Spend it All Don’t leave money on the table. That just means your team could have been better. You don’t want to admit that to yourself. It’s OK if you end up with a couple bucks left over because an expected mini-bidding war doesn’t end up happening. I saved some money (maybe $4-$5) for Mike Williams, but when I finally nominated him, no one put it up to $2. We won’t persecute you if your opponents are caught napping.
Mix It Up Sure it’s fun to nominate players you do not want, but keep in mind, sometimes it’s a good idea to nominate players you do wish to acquire. This goes back to the end of a tier statement. If Cutler and Kolb are the only two QB options left in the middle tier and you don’t want Cutler, but covet Kolb; don’t wait until Cutler is nominated to go after Kolb. You’re just limiting the supply for a high demand. Instead of nominating players you don’t want, early in the draft; try waiting until they are the last players left in a tier. That way the low supply will drive up the price. In a PPR league, I wouldn’t nominate Michael Turner until a bunch of RB are gone. That way a small group of people will fight for Turner (effectively driving up his price) instead of deciding to go after another RB.

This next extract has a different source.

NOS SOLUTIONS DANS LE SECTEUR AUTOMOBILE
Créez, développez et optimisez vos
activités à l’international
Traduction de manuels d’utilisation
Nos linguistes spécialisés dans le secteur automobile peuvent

Go with the Flow The goal of nominating players is to acquire players at a good price while making others acquire players at bad prices.This is done by paying attention to the flow of the draft. When a player is purchased, I cross out their name on my cheat sheet and jot down the price next to their name. That way you’ll know when people are overpaying and underpaying. Obviously you want to nominate desired players when the prices are low and the cast aways when the prices are high.
This isn’t the Dollar Store Don’t be the guy who only looks for steals and deals, just to end up with a grip load of money and no quality players to spend it on. Don’t be afraid to spend a little extra on the players you want. This is why I won’t bother will pre-draft dollar values. I let the draft determine the market prices and make my decisions during the festivities.
Display the Badge Don’t be afraid to be the sheriff, driving up prices so people don’t get steals. The only thing worse than getting stuck with a player you didn’t intend to draft is seeing people walk away from the table with great buys. It sucks when I’m the only one who has the balls to take this risk, but someone has to do it. If I was watching someone play the role of the sheriff, I would be happy to settle in as the deputy, helping the sheriff do his work when need be. If there is a sheriff and deputy on duty, you’ll find me at the saloon causing a ruckus.
Slap on the Cuffs Nominate a handcuff right after the main attraction is drafted. Matt Forte just went for $35? Nominate Chester Taylor! Chester is already overrated, just wait until a Forte owner mistakenly decides to handcuff him and tries to fend off the Superfans. If you’re playing with an intelligent group, nominate Julian Edelman after Wes Welker goes. You get the idea.
Wear Out the Position After you acquire a QB/TE, start nominating those suckers. If you’re not going to spend any more money on the position, start making others do it. I am always on the hunt for RB depth and WR sleepers so you won’t find me nominating those positions just for the sake of doing so.
K/DEF If I was drafting today, I wouldn’t even draft a kicker. You’re much better off selecting a super sleeper in hopes of a camp breakout/injury. However, if I was drafting within a week of the season opener, I wouldn’t mind being the first person to nominate a Kicker. Throw out the top kickers for $1 and let people overspend if they want. You won’t find me spending $2 on a kicker (that would be embarrassing). Kickers are easier to stream than Defenses. When nominating a Team Defense, I’ll usually open the bidding at the highest price I am willing to go (usually between $3-$5, depending on the league settings). I’m not going to open the bidding at $1 just to get into a little mini-spat with someone. Open it at $2 if you don’t want to spend $3. Minor stuff there.
End Game The final few rounds of an auction draft go fast. Most of the bidding wars are over, some teams are already done and your turn to nominate comes quickly. Do not get caught sleeping. Make sure to have your queue filled and have an idea of who you want to nominate. Otherwise you could be left scrambling, only to find yourself posting a total scrub and having to roster him.